[Start of section]

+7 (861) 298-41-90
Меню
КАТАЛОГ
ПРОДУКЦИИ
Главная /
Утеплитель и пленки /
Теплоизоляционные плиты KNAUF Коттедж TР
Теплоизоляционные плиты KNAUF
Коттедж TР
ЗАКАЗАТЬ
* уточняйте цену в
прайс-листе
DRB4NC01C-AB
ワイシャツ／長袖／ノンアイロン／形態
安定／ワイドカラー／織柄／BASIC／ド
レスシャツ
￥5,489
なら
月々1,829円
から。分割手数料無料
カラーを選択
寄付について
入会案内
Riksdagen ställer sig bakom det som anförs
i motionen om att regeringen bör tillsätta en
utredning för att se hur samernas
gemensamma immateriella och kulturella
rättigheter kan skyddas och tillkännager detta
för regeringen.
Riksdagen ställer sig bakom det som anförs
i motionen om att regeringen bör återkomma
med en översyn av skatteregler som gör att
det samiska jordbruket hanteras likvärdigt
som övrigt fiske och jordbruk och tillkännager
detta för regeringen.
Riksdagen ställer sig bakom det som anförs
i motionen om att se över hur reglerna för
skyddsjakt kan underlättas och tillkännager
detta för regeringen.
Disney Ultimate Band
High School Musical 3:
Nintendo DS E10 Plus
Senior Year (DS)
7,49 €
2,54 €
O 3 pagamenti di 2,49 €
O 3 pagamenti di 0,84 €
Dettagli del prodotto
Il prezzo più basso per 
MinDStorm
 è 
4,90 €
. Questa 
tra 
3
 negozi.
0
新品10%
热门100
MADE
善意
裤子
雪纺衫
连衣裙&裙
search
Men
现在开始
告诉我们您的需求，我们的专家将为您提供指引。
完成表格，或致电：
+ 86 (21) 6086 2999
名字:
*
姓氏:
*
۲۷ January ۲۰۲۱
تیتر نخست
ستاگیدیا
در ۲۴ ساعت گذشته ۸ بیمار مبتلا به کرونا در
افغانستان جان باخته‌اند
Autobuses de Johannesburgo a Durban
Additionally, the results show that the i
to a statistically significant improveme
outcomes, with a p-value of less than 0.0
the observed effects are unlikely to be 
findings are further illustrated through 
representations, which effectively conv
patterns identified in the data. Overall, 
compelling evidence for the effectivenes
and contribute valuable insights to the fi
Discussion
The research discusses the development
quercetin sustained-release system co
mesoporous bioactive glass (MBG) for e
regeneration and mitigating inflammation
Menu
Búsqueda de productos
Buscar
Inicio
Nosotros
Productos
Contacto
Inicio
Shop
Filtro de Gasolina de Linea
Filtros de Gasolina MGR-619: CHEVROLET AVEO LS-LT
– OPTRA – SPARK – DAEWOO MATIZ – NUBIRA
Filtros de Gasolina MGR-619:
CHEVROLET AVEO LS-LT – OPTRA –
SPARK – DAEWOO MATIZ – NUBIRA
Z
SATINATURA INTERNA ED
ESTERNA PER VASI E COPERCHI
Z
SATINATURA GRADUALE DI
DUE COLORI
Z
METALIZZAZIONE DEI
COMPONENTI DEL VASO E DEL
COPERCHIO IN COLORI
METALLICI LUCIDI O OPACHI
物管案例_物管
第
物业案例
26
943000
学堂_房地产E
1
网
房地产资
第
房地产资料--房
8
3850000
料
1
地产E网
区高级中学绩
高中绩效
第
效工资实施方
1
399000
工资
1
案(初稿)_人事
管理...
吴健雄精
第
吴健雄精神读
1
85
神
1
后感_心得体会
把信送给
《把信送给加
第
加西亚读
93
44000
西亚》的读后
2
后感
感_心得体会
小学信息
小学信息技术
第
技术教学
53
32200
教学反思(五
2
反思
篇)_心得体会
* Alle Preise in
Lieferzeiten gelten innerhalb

[End of section]

◆ Task prompt: Can you update the entries above by changing every "Gasolina" to "Combustible" and leaving everything else untouched?

◆ Written solution:
+7 (861) 298-41-90
Меню
КАТАЛОГ
ПРОДУКЦИИ
Главная /
Утеплитель и пленки /
Теплоизоляционные плиты KNAUF Коттедж TР
Теплоизоляционные плиты KNAUF
Коттедж TР
ЗАКАЗАТЬ
* уточняйте цену в
прайс-листе
DRB4NC01C-AB
ワイシャツ／長袖／ノンアイロン／形態
安定／ワイドカラー／織柄／BASIC／ド
レスシャツ
￥5,489
なら
月々1,829円
から。分割手数料無料
カラーを選択
寄付について
入会案内
Riksdagen ställer sig bakom det som anförs
i motionen om att regeringen bör tillsätta en
utredning för att se hur samernas
gemensamma immateriella och kulturella
rättigheter kan skyddas och tillkännager detta
för regeringen.
Riksdagen ställer sig bakom det som anförs
i motionen om att regeringen bör återkomma
med en översyn av skatteregler som gör att
det samiska jordbruket hanteras likvärdigt
som övrigt fiske och jordbruk och tillkännager
detta för regeringen.
Riksdagen ställer sig bakom det som anförs
i motionen om att se över hur reglerna för
skyddsjakt kan underlättas och tillkännager
detta för regeringen.
Disney Ultimate Band
High School Musical 3:
Nintendo DS E10 Plus
Senior Year (DS)
7,49 €
2,54 €
O 3 pagamenti di 2,49 €
O 3 pagamenti di 0,84 €
Dettagli del prodotto
Il prezzo più basso per 
MinDStorm
 è 
4,90 €
. Questa 
tra 
3
 negozi.
0
新品10%
热门100
MADE
善意
裤子
雪纺衫
连衣裙&裙
search
Men
现在开始
告诉我们您的需求，我们的专家将为您提供指引。
完成表格，或致电：
+ 86 (21) 6086 2999
名字:
*
姓氏:
*
۲۷ January ۲۰۲۱
تیتر نخست
ستاگیدیا
در ۲۴ ساعت گذشته ۸ بیمار مبتلا به کرونا در
افغانستان جان باخته‌اند
Autobuses de Johannesburgo a Durban
Additionally, the results show that the i
to a statistically significant improveme
outcomes, with a p-value of less than 0.0
the observed effects are unlikely to be 
findings are further illustrated through 
representations, which effectively conv
patterns identified in the data. Overall, 
compelling evidence for the effectivenes
and contribute valuable insights to the fi
Discussion
The research discusses the development
quercetin sustained-release system co
mesoporous bioactive glass (MBG) for e
regeneration and mitigating inflammation
Menu
Búsqueda de productos
Buscar
Inicio
Nosotros
Productos
Contacto
Inicio
Shop
Filtro de Combustible de Linea
Filtros de Combustible MGR-619: CHEVROLET AVEO LS-LT
– OPTRA – SPARK – DAEWOO MATIZ – NUBIRA
Filtros de Combustible MGR-619:
CHEVROLET AVEO LS-LT – OPTRA –
SPARK – DAEWOO MATIZ – NUBIRA
Z
SATINATURA INTERNA ED
ESTERNA PER VASI E COPERCHI
Z
SATINATURA GRADUALE DI
DUE COLORI
Z
METALIZZAZIONE DEI
COMPONENTI DEL VASO E DEL
COPERCHIO IN COLORI
METALLICI LUCIDI O OPACHI
物管案例_物管
第
物业案例
26
943000
学堂_房地产E
1
网
房地产资
第
房地产资料--房
8
3850000
料
1
地产E网
区高级中学绩
高中绩效
第
效工资实施方
1
399000
工资
1
案(初稿)_人事
管理...
吴健雄精
第
吴健雄精神读
1
85
神
1
后感_心得体会
把信送给
《把信送给加
第
加西亚读
93
44000
西亚》的读后
2
后感
感_心得体会
小学信息
小学信息技术
第
技术教学
53
32200
教学反思(五
2
反思
篇)_心得体会
* Alle Preise in
Lieferzeiten gelten innerhalb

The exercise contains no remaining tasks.